* Work to complete
(1) According to the open records opinion below, how many pages of records did the Personnel Board release to the Courier-Journal?
(2) Extend the open records opinion below, picking up after its final sentence and keeping its formal voice.

* Exercise text
────
Request By:
Mr. Arthur Hatterick, Jr.
Kentucky Personnel Board
Room 372, Capitol Annex
Frankfort, Kentucky 40601
Opinion
Opinion By: Frederic J. Cowan, Attorney General; D. Brent Irvin, Assistant Attorney General
Kimberly K. Greene, an attorney for the Courier-Journal, has appealed your partial denial of the Courier-Journal reporter Deborah Yetter's open records request to have access to certain records concerning the personnel action brought by Rosby Glover appealing his dismissal by the Corrections Cabinet.
FINDINGS IN BRIEF
Under the facts presented, where female Corrections Cabinet employees testified in open Personnel Board hearings, these employees do not have a cognizable privacy interest. Consequently, the Personnel Board's refusal to permit a full inspection of the requested records was not justified by the personal privacy exemption of the Open Records Act - KRS 61.878(1)(a).
FACTUAL BACKGROUND
Ms. Deborah Yetter, a reporter with the Louisville Courier-Journal requested, by telephone, certain records maintained by the Personnel Board in the matter of Rosby Glover v. The Kentucky Corrections Cabinet . She was advised that the request needed to be submitted in writing. Thereafter, a representative of the Courier-Journal in writing requested of the Personnel Board:
All records related to the hearing and hearing officer's order on the dismissal of Rosby Glover, former employee of the Corrections Cabinet at the Kentucky Correctional Institute for Women at Pewee Valley.
In response to this request, the Personnel Board released to the Courier-Journal records consisting of 22 pages, including the findings of fact and recommended order in the Personnel Board matter styled, Rosby Glover v. Corrections Cabinet , consolidated Appeal Nos. 88-609 and 89-095. However, the Personnel Board redacted from the findings the identities of female corrections officers who had lodged sexual harassment complaints against Glover and later testified, citing the privacy exemption to the Open Records Act, KRS 61.878(1)(a).
The Courier-Journal and the Personnel Board are familiar with Glover's appeal of his dismissal from state employment to the Personnel Board, and it is not necessary to recite the facts of that appeal in this opinion. Suffice it to say, the Corrections Cabinet dismissed Glover after numerous female corrections employees made complaints that he had sexually harassed them. The complaints included serious charges of unwelcome sexual advances, requests for sexual favors, verbal and other physical conduct of a sexual nature, and threats of reprisals if his conduct was reported. Glover appealed his dismissal to the Personnel Board which affirmed the Corrections Cabinet's decision to dismiss him based on the hearing officer's factual findings and recommended order. Each of the sexual harassment victims testified before the hearing officer in open hearings. The hearing officer determined that the Corrections Cabinet had met its burden in proving that Rosby Glover sexually harassed and discriminated against female employees, and therefore his dismissal was justified. In his recommended order the hearing officer recounted in detail the testimony of the female corrections employees of specific incidents of sexual harassment and identified these female employees by name. 1 These names were redacted from the records turned over to the Courier-Journal. However, the reporter obtained a copy of this recommended order, which had not been redacted, from the Corrections Cabinet.
────
* The data
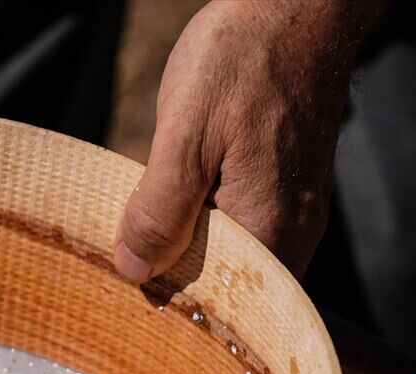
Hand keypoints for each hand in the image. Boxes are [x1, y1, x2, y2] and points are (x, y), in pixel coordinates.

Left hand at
────
* Written responses
(1) 22 pages

(2)
Ms. Greene contends that the Personnel Board's reliance on KRS 61.878(1)(a) is misplaced for several reasons: First, she contends that if the hearing before the Personnel Board hearing officer was open to the public, it is "inappropriate and inconsistent with the law for the Board now to refuse to disclose the names of the complainant where those names have already been disclosed at a meeting required to be open to the public. 2 Second, Ms. Greene states that, "the Courier-Journal has already learned the identities of the women from the Corrections Cabinet." The Courier-Journal obtained settlement documents from the Cabinet which identified by name the women who had complained of sexual harassment. She states, "clearly the individuals involved in the matter at issue have no privacy interests which warrant protection under KRS 61.878(1)(a), because their identities as complainants were placed in the public domain when the Corrections Cabinet complied with the Open Records request." Moreover, Ms. Greene contends the fact that another agency has provided her client the names of the women does not justify the Personnel Board's decision to withhold the names of the sexual harassment victims.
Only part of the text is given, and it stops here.